**Work request:**
Look through the records that follow. Copy every line containing the word "Gardena".

**Supplied material:**

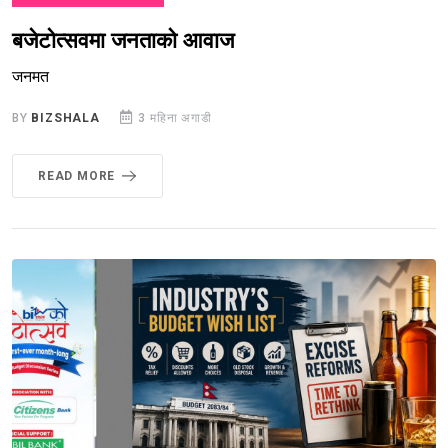
बजेटोत्सवमा जनताको आवाज
जनमत
BY
BIZSHALA
3 महिना अगाडी
READ MORE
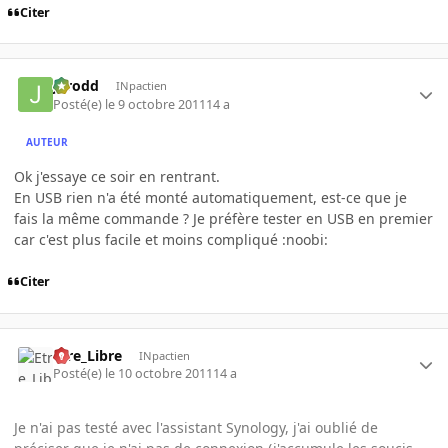
Citer
Jarodd
INpactien
Posté(e)
le 9 octobre 2011
14 a
AUTEUR
Ok j'essaye ce soir en rentrant.
En USB rien n'a été monté automatiquement, est-ce que je
fais la même commande ? Je préfère tester en USB en premier
car c'est plus facile et moins compliqué :noobi:
Citer
Etre_Libre
INpactien
Posté(e)
le 10 octobre 2011
14 a
Je n'ai pas testé avec l'assistant Synology, j'ai oublié de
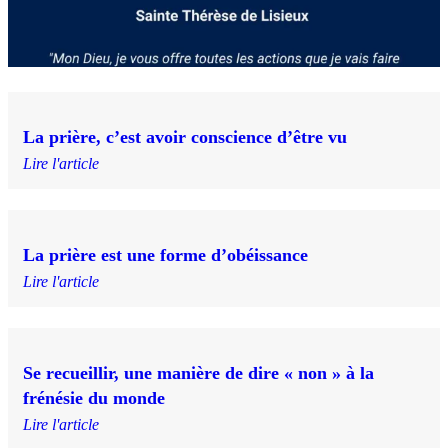
La prière, c’est avoir conscience d’être vu
Lire l'article
La prière est une forme d’obéissance
Lire l'article
Se recueillir, une manière de dire « non » à la
frénésie du monde
Lire l'article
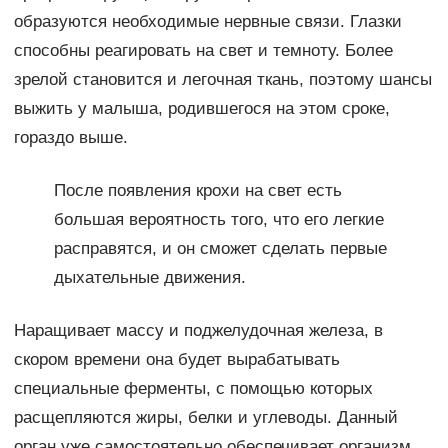
образуются необходимые нервные связи. Глазки
способны реагировать на свет и темноту. Более
зрелой становится и легочная ткань, поэтому шансы
выжить у малыша, родившегося на этом сроке,
гораздо выше.
После появления крохи на свет есть
большая вероятность того, что его легкие
расправятся, и он сможет сделать первые
дыхательные движения.
Наращивает массу и поджелудочная железа, в
скором времени она будет вырабатывать
специальные ферменты, с помощью которых
расщепляются жиры, белки и углеводы. Данный
орган уже самостоятельно обеспечивает организм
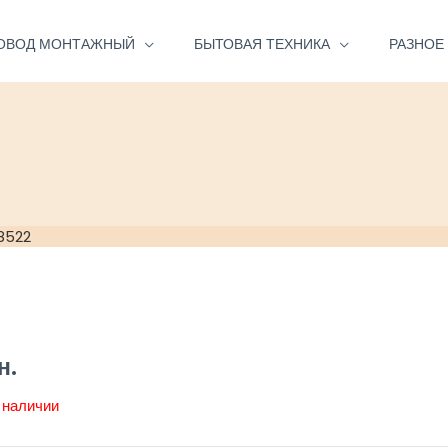
ОВОД МОНТАЖНЫЙ
БЫТОВАЯ ТЕХНИКА
РАЗНОЕ
8522
н.
 наличии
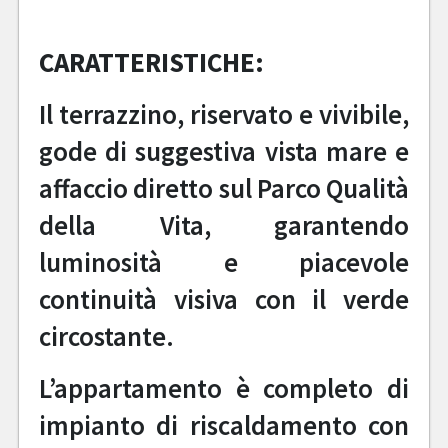
CARATTERISTICHE:
Il terrazzino, riservato e vivibile,
gode di suggestiva vista mare e
affaccio diretto sul Parco Qualità
della Vita, garantendo
luminosità e piacevole
continuità visiva con il verde
circostante.
L’appartamento è completo di
impianto di riscaldamento con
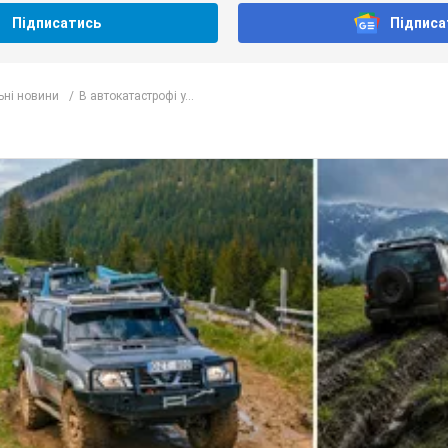
Підписатись
Підписа
ьні новини
В автокатастрофі у...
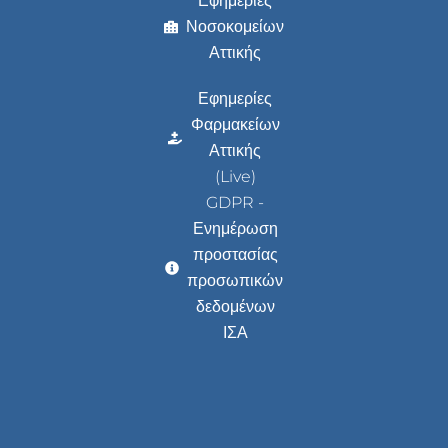
Εφημερίες
Νοσοκομείων
Αττικής
Εφημερίες
Φαρμακείων
Αττικής
(Live)
GDPR -
Ενημέρωση
προστασίας
προσωπικών
δεδομένων
ΙΣΑ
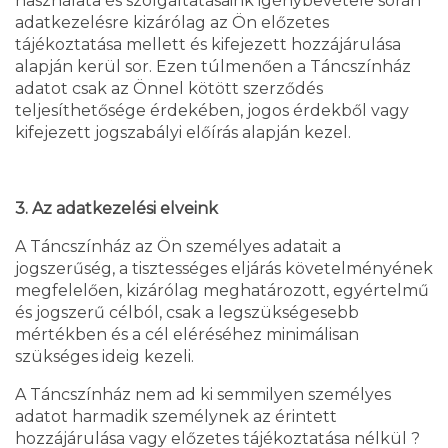
használata és szolgáltatásaink igénybevétele során
adatkezelésre kizárólag az Ön előzetes
tájékoztatása mellett és kifejezett hozzájárulása
alapján kerül sor. Ezen túlmenően a Táncszínház
adatot csak az Önnel kötött szerződés
teljesíthetősége érdekében, jogos érdekből vagy
kifejezett jogszabályi előírás alapján kezel.
3. Az adatkezelési elveink
A Táncszínház az Ön személyes adatait a
jogszerűség, a tisztességes eljárás követelményének
megfelelően, kizárólag meghatározott, egyértelmű
és jogszerű célból, csak a legszükségesebb
mértékben és a cél eléréséhez minimálisan
szükséges ideig kezeli.
A Táncszínház nem ad ki semmilyen személyes
adatot harmadik személynek az érintett
hozzájárulása vagy előzetes tájékoztatása nélkül ?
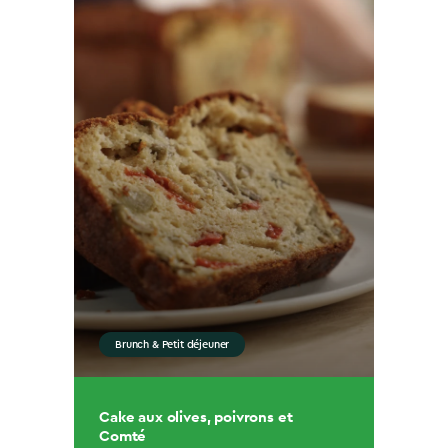
Brunch & Petit déjeuner
Cake aux olives, poivrons et
Comté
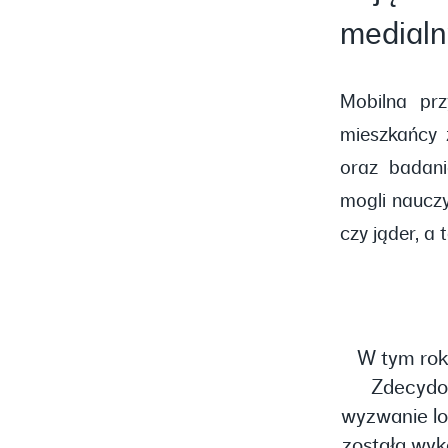
medialn
Mobilna pr
mieszkańcy 
oraz badan
mogli naucz
czy jąder, a
W tym roku
Zdecydow
wyzwanie lo
została wyk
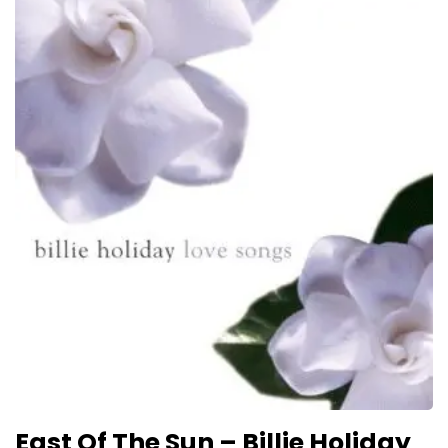
East Of The Sun – Billie Holiday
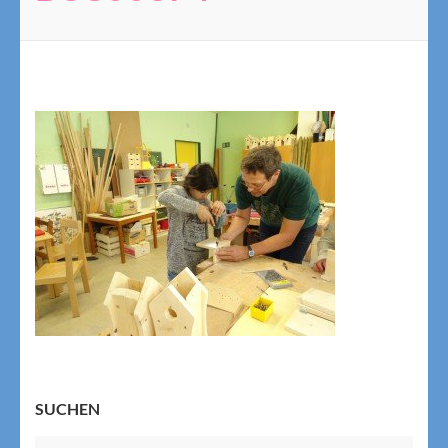
SUCHEN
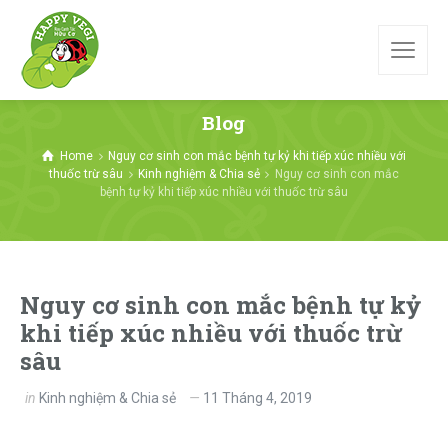
Blog
Home
Nguy cơ sinh con mắc bệnh tự kỷ khi tiếp xúc nhiều với
thuốc trừ sâu
Kinh nghiệm & Chia sẻ
Nguy cơ sinh con mắc
bệnh tự kỷ khi tiếp xúc nhiều với thuốc trừ sâu
Nguy cơ sinh con mắc bệnh tự kỷ
khi tiếp xúc nhiều với thuốc trừ
sâu
in
Kinh nghiệm & Chia sẻ
11 Tháng 4, 2019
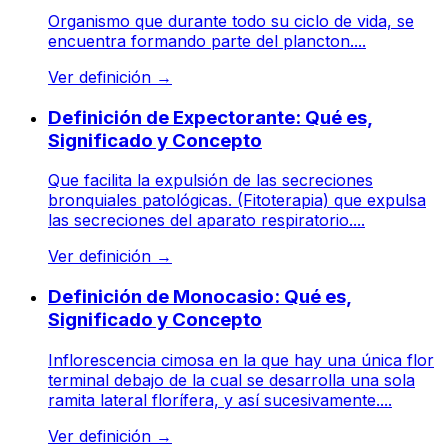
Organismo que durante todo su ciclo de vida, se
encuentra formando parte del plancton....
Ver definición
→
Definición de Expectorante: Qué es,
Significado y Concepto
Que facilita la expulsión de las secreciones
bronquiales patológicas. (Fitoterapia) que expulsa
las secreciones del aparato respiratorio....
Ver definición
→
Definición de Monocasio: Qué es,
Significado y Concepto
Inflorescencia cimosa en la que hay una única flor
terminal debajo de la cual se desarrolla una sola
ramita lateral florífera, y así sucesivamente....
Ver definición
→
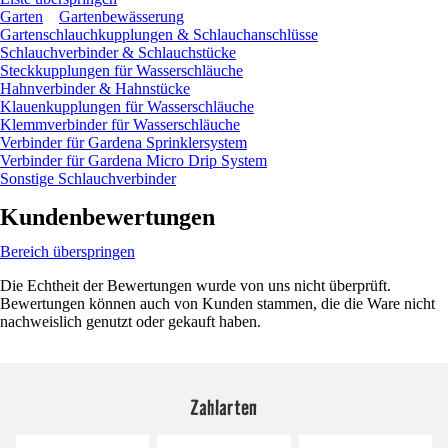
Garten
Gartenbewässerung
Gartenschlauchkupplungen & Schlauchanschlüsse
Schlauchverbinder & Schlauchstücke
Steckkupplungen für Wasserschläuche
Hahnverbinder & Hahnstücke
Klauenkupplungen für Wasserschläuche
Klemmverbinder für Wasserschläuche
Verbinder für Gardena Sprinklersystem
Verbinder für Gardena Micro Drip System
Sonstige Schlauchverbinder
Kundenbewertungen
Bereich überspringen
Die Echtheit der Bewertungen wurde von uns nicht überprüft.
Bewertungen können auch von Kunden stammen, die die Ware nicht
nachweislich genutzt oder gekauft haben.
Zahlarten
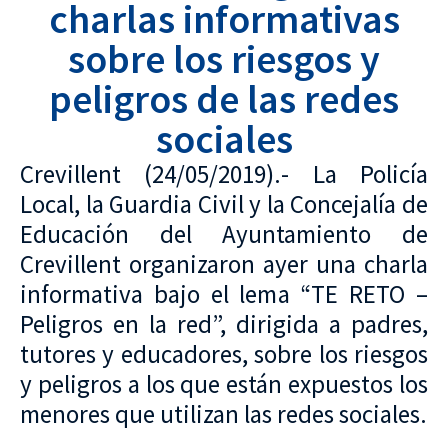
charlas informativas
sobre los riesgos y
peligros de las redes
sociales
Crevillent (24/05/2019).- La Policía
Local, la Guardia Civil y la Concejalía de
Educación del Ayuntamiento de
Crevillent organizaron ayer una charla
informativa bajo el lema “TE RETO –
Peligros en la red”, dirigida a padres,
tutores y educadores, sobre los riesgos
y peligros a los que están expuestos los
menores que utilizan las redes sociales.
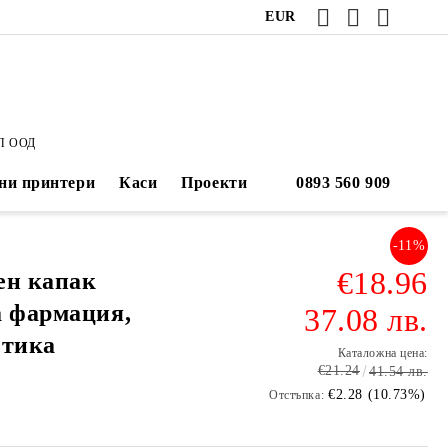
EUR
П ООД
ни принтери
Каси
Проекти
-11%
€18.96
ен капак
а фармация,
37.08 лв.
стика
Каталожна цена:
€21.24
41.54 лв.
€2.28 (10.73%)
Отстъпка:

**Solution for this problem:**
Verbinder für Gardena Sprinklersystem
Verbinder für Gardena Micro Drip System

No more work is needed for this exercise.